Agreed wholeheartedly! Though, I don't care much about Tin Pin Slammer and it's inpincible easiness. Squeenix should make more original IPs because this one is brilliant.

The soundtrack is the best soundtrack I've ever heard in any game. It's really, really worth it just to own the two albums.


----------



## Six* (Jan 3, 2009)

QB, PW or TWEWY?


----------



## Koi (Jan 3, 2009)

Has everyone collected all the reports?  I'm on Joshua's Day Two tasks and I fucking can NOT beat Taboo Minaminoto. D:  Like, I can barely do any damage on him.  Amd I just using all the wrong pins or something?


----------



## QBnoYouko (Jan 3, 2009)

Six said:


> QB, PW or TWEWY?


TWEWY is very extensive with the DS features, so I go with that. The Ace Attorney series are one of my favorites too but I get more fun out of playing TWEWY.



Koi said:


> Has everyone collected all the reports?  I'm on Joshua's Day Two tasks and I fucking can NOT beat Taboo Minaminoto. D:  Like, I can barely do any damage on him.  Amd I just using all the wrong pins or something?


The pins wouldn't be the problem unless they're junk. If it's too much, try starting with your highest HP. Fusion pins bring him down good, so items are also key.


----------



## .:Jason:. (Jan 4, 2009)

I'm stuck on Day Two...of Week 1. Anyone got any advice? I've been trying to get past this chapter since Christmas.


----------



## QBnoYouko (Jan 4, 2009)

JasonKunxx said:


> I'm stuck on Day Two...of Week 1. Anyone got any advice? I've been trying to get past this chapter since Christmas.


The only way you can possibly be stuck is at the statue part. You need to clean the Hachiko statue but you'll need to scan the mind of the guy over at the Moai statue to get a hint.


----------



## .:Jason:. (Jan 5, 2009)

Yes, I've done that. However, I keep losing to the Noise that comes out of the statue.


----------



## QBnoYouko (Jan 5, 2009)

JasonKunxx said:


> Yes, I've done that. However, I keep losing to the Noise that comes out of the statue.


There's only three of them, so it shouldn't be that hard. Avoid getting damaged or lower your difficulty setting.


----------



## .:Jason:. (Jan 5, 2009)

How do you change your dificulty settings?


----------



## QBnoYouko (Jan 5, 2009)

JasonKunxx said:


> How do you change your dificulty settings?


Go to the Phone Menu and it'll be there. If you also get defeated during the battle with the Noise, you'll have the option of retrying on Easy setting.


----------



## Ema Skye (Jan 5, 2009)

Koi said:


> Has everyone collected all the reports?  I'm on Joshua's Day Two tasks and I fucking can NOT beat Taboo Minaminoto.
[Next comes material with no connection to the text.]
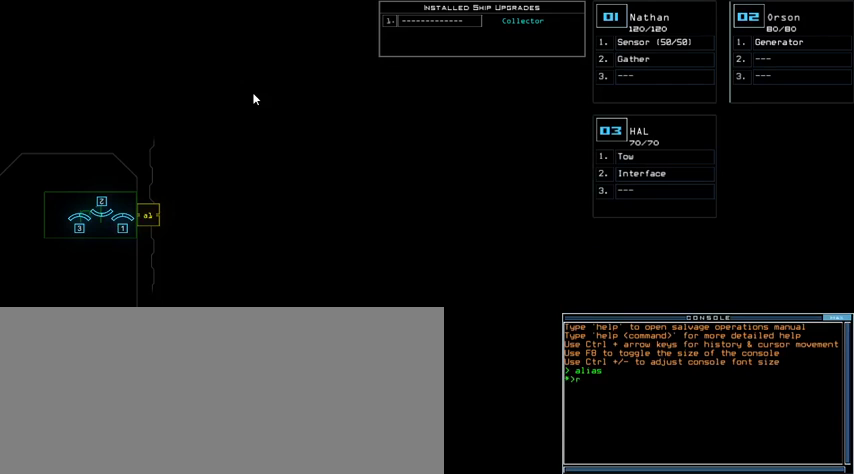
{"keys": ["return"], "events": [[67, "a", "down"], [67, "r", "up"], [100, "e", "up"], [167, "space", "down"], [200, "a", "up"], [267, "space", "up"], [300, "3", "down"], [400, "3", "up"], [467, "return", "down"]]}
D:  Like, I can barely do any damage on him.  Amd I just using all the wrong pins or something?



I Agree, he is impossible


----------



## NinjaM (Jan 5, 2009)

QBnoYouko said:


> Go to the Phone Menu and it'll be there. If you also get defeated during the battle with the Noise, you'll have the option of retrying on Easy setting.


I don't think you have the retry option at that point in the game. 
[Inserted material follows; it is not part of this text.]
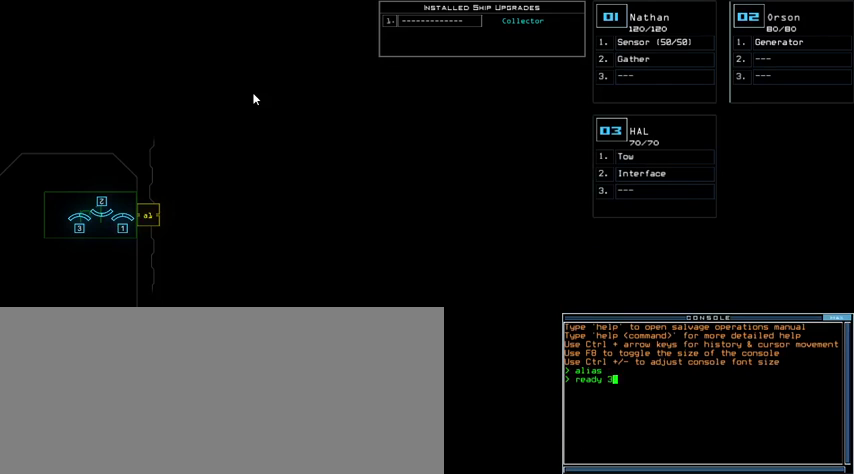
{"keys": ["space"], "events": [[100, "return", "up"], [233, "s", "down"], [267, "e", "down"], [333, "s", "up"], [400, "t", "down"], [433, "e", "up"], [467, "space", "down"], [500, "t", "up"]]}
You can change your difficulty at any time on the pause/phone menu.



Ema Skye said:


> I Agree, he is impossible



Oh, I haven't tried this yet. I'm going to have to dust off my game so I can prove how n00b you all are.


----------



## QBnoYouko (Jan 5, 2009)

Nmaster64 said:


> I don't think you have the retry option at that point in the game.
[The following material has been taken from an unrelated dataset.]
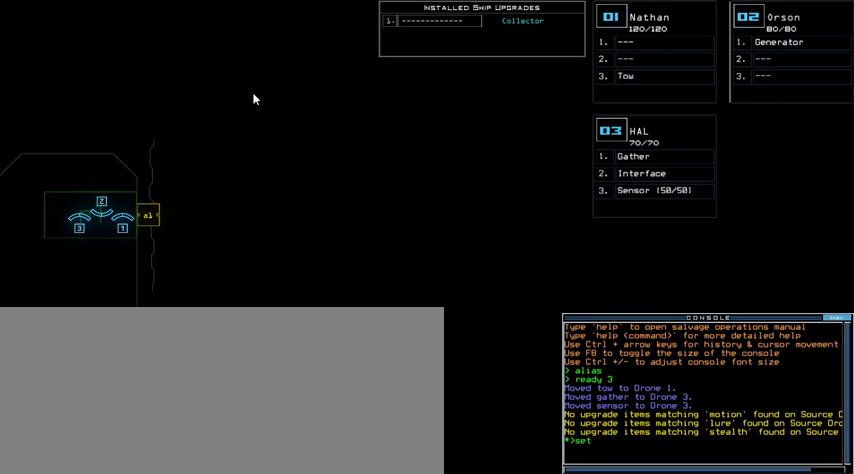
{"keys": ["s"], "events": [[100, "space", "up"], [133, "2", "down"], [233, "2", "up"], [333, "semicolon", "down"], [467, "s", "down"], [500, "semicolon", "up"]]}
Ah, that's right. You need to earn that.


----------



## .:Jason:. (Jan 5, 2009)

Do you have to earn the right to change your difficulty as well?


----------



## Ema Skye (Jan 5, 2009)

Nmaster64 said:


> I don't think you have the retry option at that point in the game.
> 
> You can change your difficulty at any time on the pause/phone menu.
> 
> ...



I actually beated him few hours ago, for some reasom he became 2x as easy


----------



## NinjaM (Jan 6, 2009)

JasonKunxx said:


> Do you have to earn the right to change your difficulty as well?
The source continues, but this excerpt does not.